I've been doing a lot of people watching & listening lately. I read Facebook postings to see what is new with the people I know, I listen to conversations to hear who could use my support and prayers, and I observe people's reactions and behaviors to see what their priorities are. I've become more aware recently that a lot of people seem to wear blinders (metaphorically speaking). While many people are fully aware of their surroundings, a lot of people seem to look past (intentionally or not I wouldn't begin to assume) what and who is around them.
My church recently held a volunteer food packing event. My daughter took a donation bag to school to see if anyone would want to donate to the cause. The students in one of her classes were watching a documentary about a past tsunami and how it devastated the area and the survivors. She took the opportunity to ask her teacher if she could speak to the class about the upcoming food packing event, to which he said 'yes'. She explained the concept of packing the food and how it could get shipped to areas of disaster where it was needed most. While some students donated their leftover change from lunch, a few students were dumbfounded and responded with replies like 'isn't that like volunteering?' and 'you mean you actually give up time to volunteer?' as if to say 'what's in it for you?' My daughter had a mix of emotions ... thankfulness to those that had donated, anger to those that mocked her efforts, sadness to those who were oblivious, and disappointment for those that didn't seem to care one way or the other.
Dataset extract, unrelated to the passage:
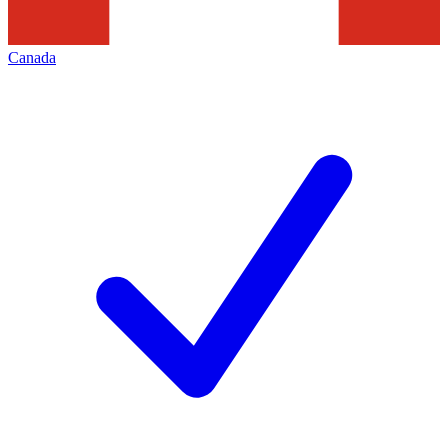
Canada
Last week I was speaking with some adults at a school function. We were discussing the differences and options between fundraising for groups and the possibility of just charging larger amounts to the parents for their student's involvement in the program. There are a lot of opinions on that subject, so I'll save that topic for a future blog entry. Some parents like the fundraising aspects because it's a way to unite the families that are involved, while some parents would prefer to write a check. No one approach is right or wrong or better than the other. The part of the conversation that surprised me was when one parent (who I like) suggested that she didn't understand why everyone wouldn't just want to write a larger check and be done with it. She suggested that we lived in nice area and she couldn't believe that not everyone would have the money available to them to do it. My input was that perhaps she wasn't seeing the whole picture. I mentioned that I knew of people who had 2 income households and after one or both of them had lost their job they were doing their best to maintain their home and lifestyle. If we really look around us we will see that some households are doing fine, some are tightening their belts, some are re-prioritizing their needs and wants, and some are experiencing the possibility of losing it all. The teacher that was present even suggested (to her surprise) that our own high school was considered in need (not sure if that is the correct term) because a large enough % of the students qualified and received free school lunches.
The point is that when you walk down your street and criticize someone because their grass is getting a little tall for your liking, maybe you should ask yourself why. Have they taken on a 2nd job recently and haven't been home all week to cut the grass? Is the house in foreclosure? Did the homeowner suffer a heart attack last month and isn't able to handle the maintenance just now?
If we don't make the effort to interact with our neighbors, friends, and even strangers how can we truly expect to see the big picture? How can we know what is needed or how we can help?